» Data section:
Segment Open

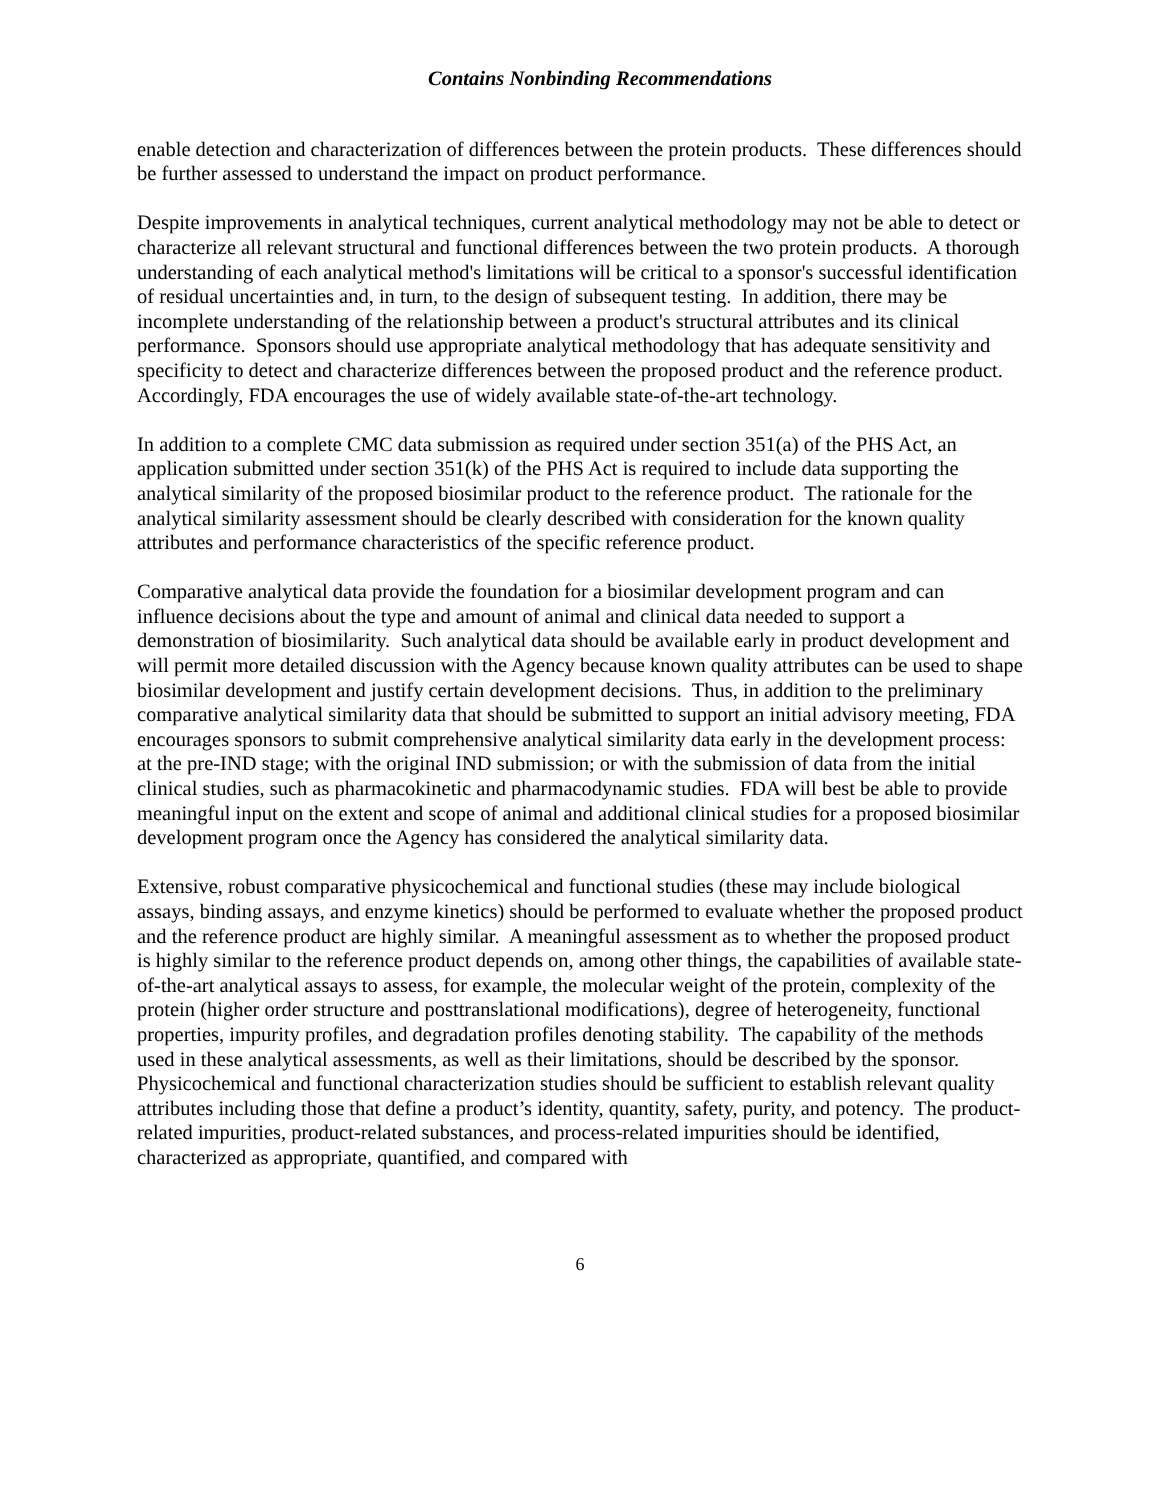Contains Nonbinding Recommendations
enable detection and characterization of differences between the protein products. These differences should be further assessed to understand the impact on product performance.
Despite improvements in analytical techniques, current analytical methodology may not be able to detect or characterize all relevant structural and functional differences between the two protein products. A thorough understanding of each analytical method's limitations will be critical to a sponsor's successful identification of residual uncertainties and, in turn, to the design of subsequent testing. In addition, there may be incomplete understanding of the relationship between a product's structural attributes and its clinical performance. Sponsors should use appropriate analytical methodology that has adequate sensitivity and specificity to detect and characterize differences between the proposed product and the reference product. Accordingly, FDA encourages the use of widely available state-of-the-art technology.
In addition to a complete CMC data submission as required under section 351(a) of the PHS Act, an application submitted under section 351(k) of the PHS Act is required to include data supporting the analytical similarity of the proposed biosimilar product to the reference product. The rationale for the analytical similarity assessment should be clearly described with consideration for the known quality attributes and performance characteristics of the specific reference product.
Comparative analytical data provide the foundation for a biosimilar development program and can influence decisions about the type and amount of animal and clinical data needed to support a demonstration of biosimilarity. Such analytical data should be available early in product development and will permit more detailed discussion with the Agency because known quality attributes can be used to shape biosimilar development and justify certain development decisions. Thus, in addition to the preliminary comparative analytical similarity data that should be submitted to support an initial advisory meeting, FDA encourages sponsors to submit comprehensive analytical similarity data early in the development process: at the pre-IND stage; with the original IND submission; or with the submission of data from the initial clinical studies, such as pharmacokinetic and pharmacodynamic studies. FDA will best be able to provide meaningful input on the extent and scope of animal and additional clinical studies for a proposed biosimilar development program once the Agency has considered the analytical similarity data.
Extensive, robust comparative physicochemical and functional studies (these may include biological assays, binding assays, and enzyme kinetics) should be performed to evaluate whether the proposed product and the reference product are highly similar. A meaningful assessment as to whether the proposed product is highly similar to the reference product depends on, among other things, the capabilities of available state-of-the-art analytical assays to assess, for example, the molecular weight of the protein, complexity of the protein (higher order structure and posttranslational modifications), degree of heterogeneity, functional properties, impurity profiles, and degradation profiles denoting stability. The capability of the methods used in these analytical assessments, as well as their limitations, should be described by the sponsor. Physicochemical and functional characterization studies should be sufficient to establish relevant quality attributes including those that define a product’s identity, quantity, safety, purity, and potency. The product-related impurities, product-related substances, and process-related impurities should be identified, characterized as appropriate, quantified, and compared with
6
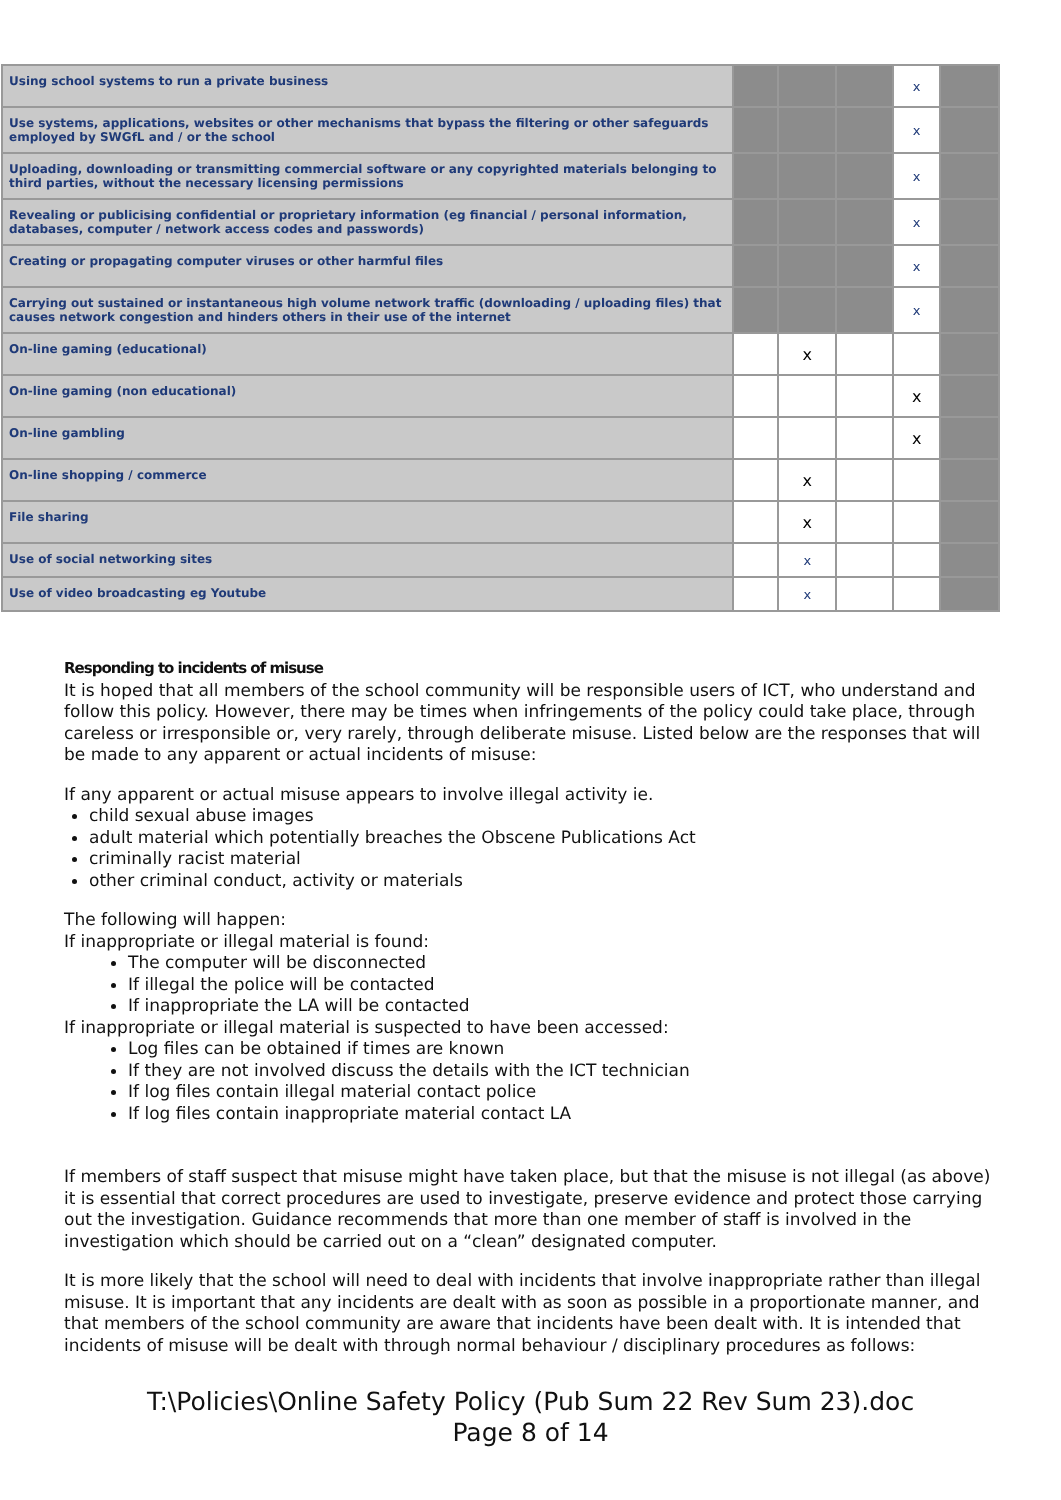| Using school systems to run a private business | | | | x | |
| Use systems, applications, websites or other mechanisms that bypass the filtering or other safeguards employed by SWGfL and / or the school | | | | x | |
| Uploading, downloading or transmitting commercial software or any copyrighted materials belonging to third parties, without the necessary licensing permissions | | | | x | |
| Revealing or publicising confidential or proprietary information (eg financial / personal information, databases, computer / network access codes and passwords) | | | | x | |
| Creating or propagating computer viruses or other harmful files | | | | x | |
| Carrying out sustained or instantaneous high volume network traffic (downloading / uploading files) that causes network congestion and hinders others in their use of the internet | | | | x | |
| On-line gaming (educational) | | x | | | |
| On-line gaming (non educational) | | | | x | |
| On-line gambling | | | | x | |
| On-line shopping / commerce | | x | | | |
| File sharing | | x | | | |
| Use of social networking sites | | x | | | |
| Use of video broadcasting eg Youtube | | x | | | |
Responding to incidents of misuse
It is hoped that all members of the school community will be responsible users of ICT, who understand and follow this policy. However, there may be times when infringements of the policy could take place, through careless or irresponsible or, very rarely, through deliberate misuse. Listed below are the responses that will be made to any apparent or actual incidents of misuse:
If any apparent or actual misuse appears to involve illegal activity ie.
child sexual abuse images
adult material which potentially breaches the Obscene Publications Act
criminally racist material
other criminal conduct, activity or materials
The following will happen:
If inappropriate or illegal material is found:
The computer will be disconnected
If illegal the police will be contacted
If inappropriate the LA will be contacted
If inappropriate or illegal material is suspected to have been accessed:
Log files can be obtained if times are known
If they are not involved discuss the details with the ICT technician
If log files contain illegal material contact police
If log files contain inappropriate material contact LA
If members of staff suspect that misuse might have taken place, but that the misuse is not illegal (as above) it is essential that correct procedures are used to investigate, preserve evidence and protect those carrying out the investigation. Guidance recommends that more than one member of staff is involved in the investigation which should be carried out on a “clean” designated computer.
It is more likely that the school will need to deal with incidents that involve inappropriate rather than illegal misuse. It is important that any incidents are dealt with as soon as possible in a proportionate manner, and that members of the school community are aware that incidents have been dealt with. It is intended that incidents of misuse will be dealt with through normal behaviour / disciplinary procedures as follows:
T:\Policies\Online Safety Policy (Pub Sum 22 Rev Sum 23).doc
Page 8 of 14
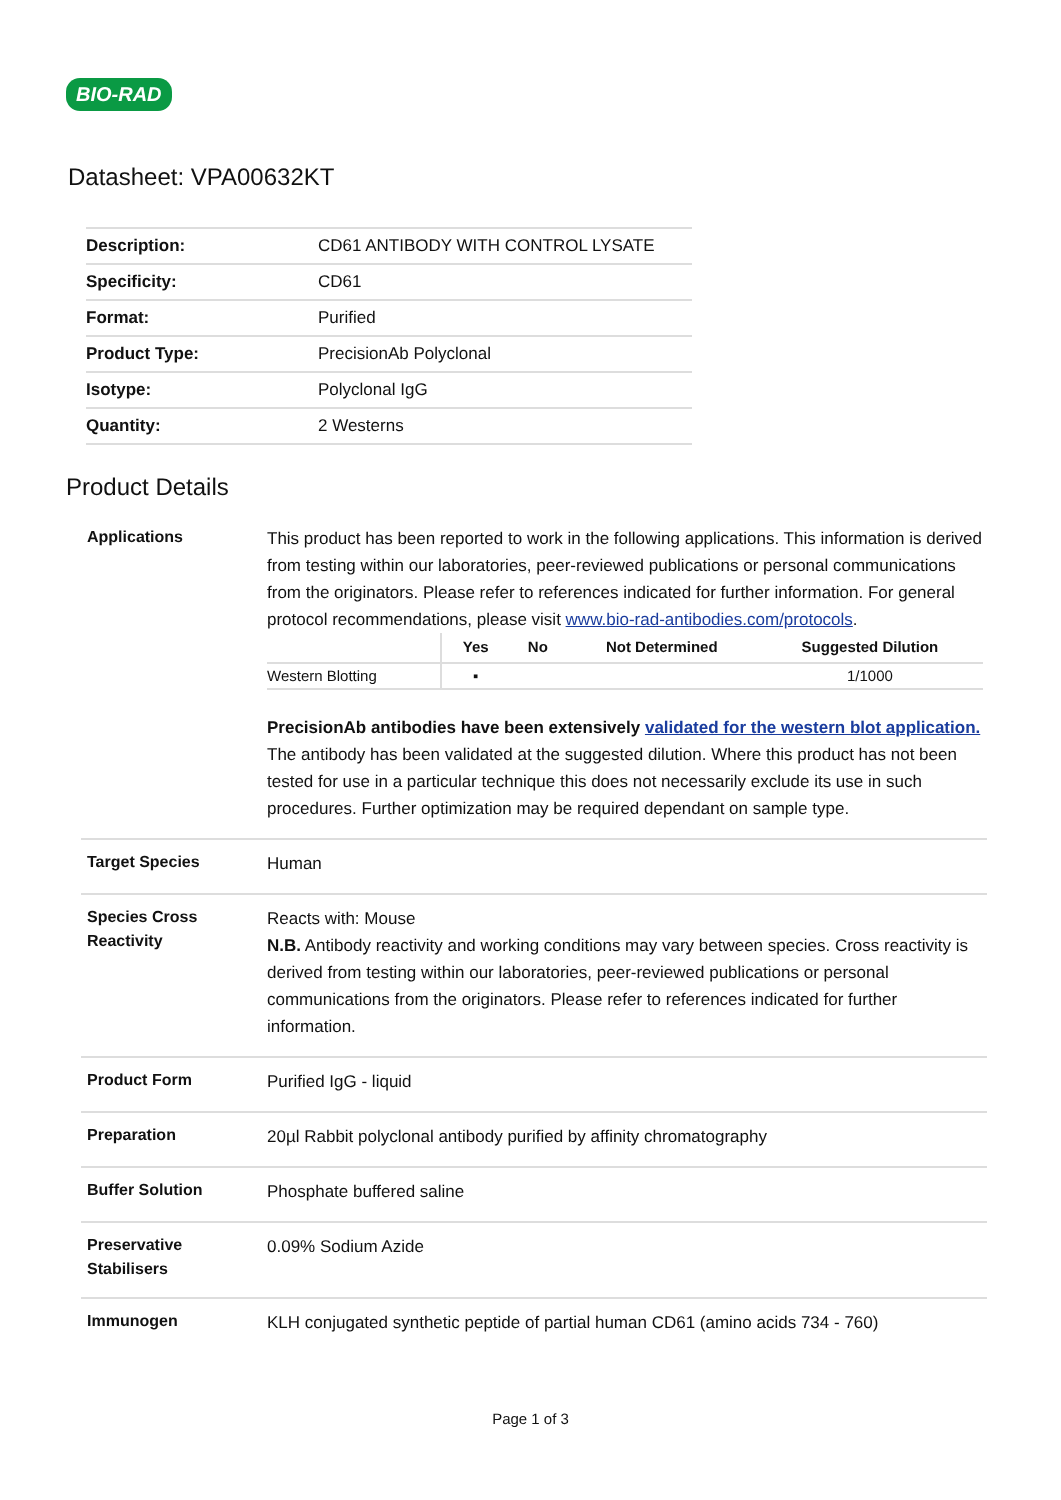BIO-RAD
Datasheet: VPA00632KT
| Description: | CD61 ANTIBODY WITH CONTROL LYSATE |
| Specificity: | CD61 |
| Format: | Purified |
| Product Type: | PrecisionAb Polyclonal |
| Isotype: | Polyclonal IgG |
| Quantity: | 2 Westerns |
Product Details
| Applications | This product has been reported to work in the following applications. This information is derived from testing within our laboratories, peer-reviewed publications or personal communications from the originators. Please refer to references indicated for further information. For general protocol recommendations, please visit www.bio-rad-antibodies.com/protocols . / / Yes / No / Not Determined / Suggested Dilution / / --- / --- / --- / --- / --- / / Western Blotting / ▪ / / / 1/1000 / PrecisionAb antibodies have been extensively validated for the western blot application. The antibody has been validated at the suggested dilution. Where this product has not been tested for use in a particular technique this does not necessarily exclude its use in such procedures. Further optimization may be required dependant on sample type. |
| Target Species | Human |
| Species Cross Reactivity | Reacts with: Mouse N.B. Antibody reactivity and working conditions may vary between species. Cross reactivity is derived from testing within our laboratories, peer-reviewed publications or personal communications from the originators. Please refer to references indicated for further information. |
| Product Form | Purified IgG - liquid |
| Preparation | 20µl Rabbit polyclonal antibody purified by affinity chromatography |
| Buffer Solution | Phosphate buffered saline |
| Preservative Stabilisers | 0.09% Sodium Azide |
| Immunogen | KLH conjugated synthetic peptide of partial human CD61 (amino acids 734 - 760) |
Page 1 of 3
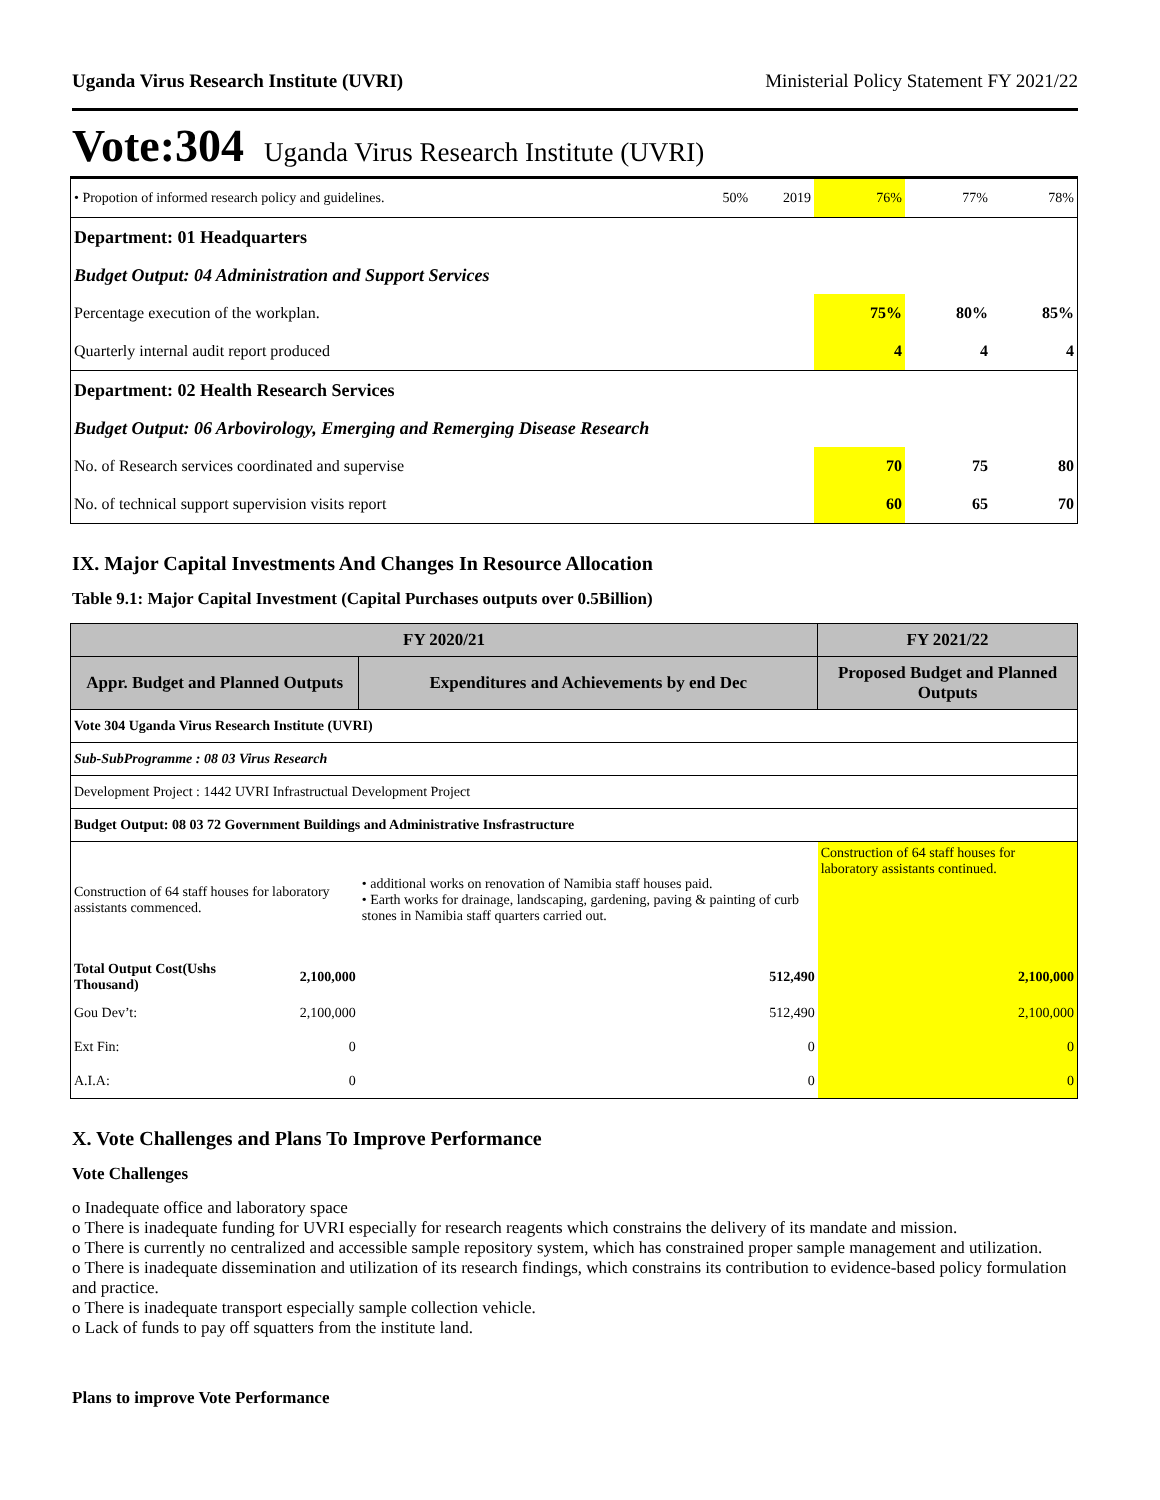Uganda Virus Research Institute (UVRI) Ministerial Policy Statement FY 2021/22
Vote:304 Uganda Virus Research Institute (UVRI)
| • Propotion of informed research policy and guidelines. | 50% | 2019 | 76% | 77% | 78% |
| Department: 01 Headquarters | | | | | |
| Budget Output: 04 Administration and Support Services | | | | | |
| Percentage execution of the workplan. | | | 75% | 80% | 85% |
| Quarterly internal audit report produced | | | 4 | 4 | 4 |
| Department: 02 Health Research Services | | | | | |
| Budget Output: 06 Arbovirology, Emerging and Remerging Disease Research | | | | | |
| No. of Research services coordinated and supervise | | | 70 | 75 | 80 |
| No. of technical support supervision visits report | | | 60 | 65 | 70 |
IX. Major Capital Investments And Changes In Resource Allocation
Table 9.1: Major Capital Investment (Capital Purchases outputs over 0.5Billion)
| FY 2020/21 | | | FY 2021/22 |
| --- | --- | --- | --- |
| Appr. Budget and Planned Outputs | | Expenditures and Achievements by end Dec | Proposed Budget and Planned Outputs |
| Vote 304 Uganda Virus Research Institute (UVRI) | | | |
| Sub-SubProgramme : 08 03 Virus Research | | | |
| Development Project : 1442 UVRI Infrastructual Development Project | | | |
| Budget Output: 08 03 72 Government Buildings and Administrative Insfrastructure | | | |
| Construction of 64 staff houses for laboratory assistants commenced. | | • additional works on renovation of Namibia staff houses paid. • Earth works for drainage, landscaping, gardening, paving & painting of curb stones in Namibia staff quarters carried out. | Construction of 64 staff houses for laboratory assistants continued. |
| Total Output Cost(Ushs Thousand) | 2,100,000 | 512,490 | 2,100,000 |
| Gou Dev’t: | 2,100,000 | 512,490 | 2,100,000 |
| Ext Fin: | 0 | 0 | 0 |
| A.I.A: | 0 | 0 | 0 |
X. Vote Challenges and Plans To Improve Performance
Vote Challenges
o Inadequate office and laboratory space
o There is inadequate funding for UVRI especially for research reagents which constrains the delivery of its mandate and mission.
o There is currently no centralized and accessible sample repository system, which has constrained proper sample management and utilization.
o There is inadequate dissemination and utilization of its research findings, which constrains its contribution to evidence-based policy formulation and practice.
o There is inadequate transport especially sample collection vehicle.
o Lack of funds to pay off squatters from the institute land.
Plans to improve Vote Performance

Segment Closed

» Your assignment:
Reproduce exactly the lines of the records above from the one with "75% | 80% | 85% |" to the one with "FY 2021/22 |", both included, and leave out everything else.

» The completed task:
| Percentage execution of the workplan. | | | 75% | 80% | 85% |
| Quarterly internal audit report produced | | | 4 | 4 | 4 |
| Department: 02 Health Research Services | | | | | |
| Budget Output: 06 Arbovirology, Emerging and Remerging Disease Research | | | | | |
| No. of Research services coordinated and supervise | | | 70 | 75 | 80 |
| No. of technical support supervision visits report | | | 60 | 65 | 70 |
IX. Major Capital Investments And Changes In Resource Allocation
Table 9.1: Major Capital Investment (Capital Purchases outputs over 0.5Billion)
| FY 2020/21 | | | FY 2021/22 |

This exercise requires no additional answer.